Mme Dautheray incline la tête, sans songer même à se rebiffer. Depuis sa jeunesse, elle s’est entendu répéter, jusqu’à saturation, que la femme n’a qu’à se laisser guider par l’autorité de l’homme, devant laquelle, docile et reconnaissante, elle doit s’incliner. Et, n’ayant plus son mari pour remplir près d’elle cette mission de phare, elle s’attache à son frère, devenu sa lumière dirigeante.

— Oh ! je compte bien sur toi pour guider Jean dans son choix, mais je commence à désespérer qu’il le fasse jamais !

— Évidemment, il n’a pas l’air très pressé. Mais ne te lasse pas, Marthe, car plus tard, tu ne pourrais peut-être plus l’amener dans la bonne voie ! J’en sais, hélas ! quelque chose. Aux belles heures de la jeunesse, j’ai trouvé incomparable de rester la bride flottante sur le cou. Et maintenant, il est bien des jours où je me dis que mieux eût valu suivre le chemin traditionnel et ne pas finir dans un foyer solitaire !

— Tu n’es pas isolé, Charles. Nous sommes avec toi, Jean et moi ! s’exclame Mme Dautheray apitoyée.

— Oui, oui, je sais et vous en ai beaucoup de gratitude. Mais il ne s’agit pas de moi, seulement de notre garçon que je désire, autant que toi, voir heureux. Pressons-le, mais ne le bousculons pas pour entrer dans le mariage. Qu’il ne puisse nous considérer comme des empêcheurs de danser en rond. Après tout, nous ne voulons pas la mort du pécheur mais qu’il se convertisse.

M. Desmoutières, ici, regarde sa montre et se dresse aussitôt.
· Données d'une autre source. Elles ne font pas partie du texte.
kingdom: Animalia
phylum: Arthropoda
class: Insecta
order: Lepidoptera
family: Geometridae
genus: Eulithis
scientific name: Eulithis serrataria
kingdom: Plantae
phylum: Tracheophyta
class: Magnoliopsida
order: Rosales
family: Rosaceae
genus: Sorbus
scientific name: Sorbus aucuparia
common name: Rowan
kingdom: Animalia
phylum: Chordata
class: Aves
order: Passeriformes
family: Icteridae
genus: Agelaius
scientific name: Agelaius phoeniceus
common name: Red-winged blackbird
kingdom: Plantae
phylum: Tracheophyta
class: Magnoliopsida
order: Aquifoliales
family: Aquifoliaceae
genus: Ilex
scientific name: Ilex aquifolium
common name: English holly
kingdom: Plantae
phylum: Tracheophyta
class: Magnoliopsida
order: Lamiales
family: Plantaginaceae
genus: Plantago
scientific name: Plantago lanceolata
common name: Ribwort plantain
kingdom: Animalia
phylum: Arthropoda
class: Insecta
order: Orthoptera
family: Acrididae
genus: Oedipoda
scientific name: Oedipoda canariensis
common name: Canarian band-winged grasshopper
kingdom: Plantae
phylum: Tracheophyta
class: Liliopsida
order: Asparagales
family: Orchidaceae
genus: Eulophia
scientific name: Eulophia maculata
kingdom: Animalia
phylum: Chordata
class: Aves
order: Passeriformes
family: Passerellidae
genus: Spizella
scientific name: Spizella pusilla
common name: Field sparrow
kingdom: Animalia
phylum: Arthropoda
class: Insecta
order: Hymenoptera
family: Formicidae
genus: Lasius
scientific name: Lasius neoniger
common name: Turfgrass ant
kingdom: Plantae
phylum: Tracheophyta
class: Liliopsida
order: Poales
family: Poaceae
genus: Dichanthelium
— Midi moins le quart ! Je te quitte bien vite, ma chère Marthe. Je vais être en retard, et que dira mon maître-queux dont j’exige tant de ponctualité ! A demain, ma bonne sœur.

— Tu dînes avec moi, n’est-ce pas ?

— Avec vous, j’imagine.

Elle a un sourire confus et ravi.

— J’espère que Jean sera là, mais je n’en suis pas sûre du tout. Il est si recherché ! Le monde l’accapare absolument.

— Pas d’excès en cela non plus, Marthe. Il faut qu’il s’habitue à mettre dans sa vie des heures de travail. Que diable ! son père et moi nous lui avons donné l’exemple ! Je pense que tantôt il sera à la Société ?

— Oh ! certes, affirme Mme Dautheray qui n’en sait rien du tout, mais sent la nécessité de relever la réputation de Jean.

— Veilles-y, Marthe. Il est tout à fait mauvais qu’un garçon de cet âge vive uniquement pour le plaisir. Le travail est l’indispensable contrepoids.

— Oh ! Charles, je t’assure que je fais tout ce que je puis, dans le sens que tu m’indiques.

— Oui… J’en suis persuadé… Tu es une femme de devoir. Je regrette de n’avoir pas vu Jean.

— Tu vas peut-être le rencontrer. Il ne saurait tarder à rentrer.

Tout en parlant, elle le reconduit à travers la galerie qui est une des beautés de l’hôtel Dautheray.

Mais Jean est encore invisible et Mme Dautheray revient seule dans le salon Directoire, qui est son séjour favori.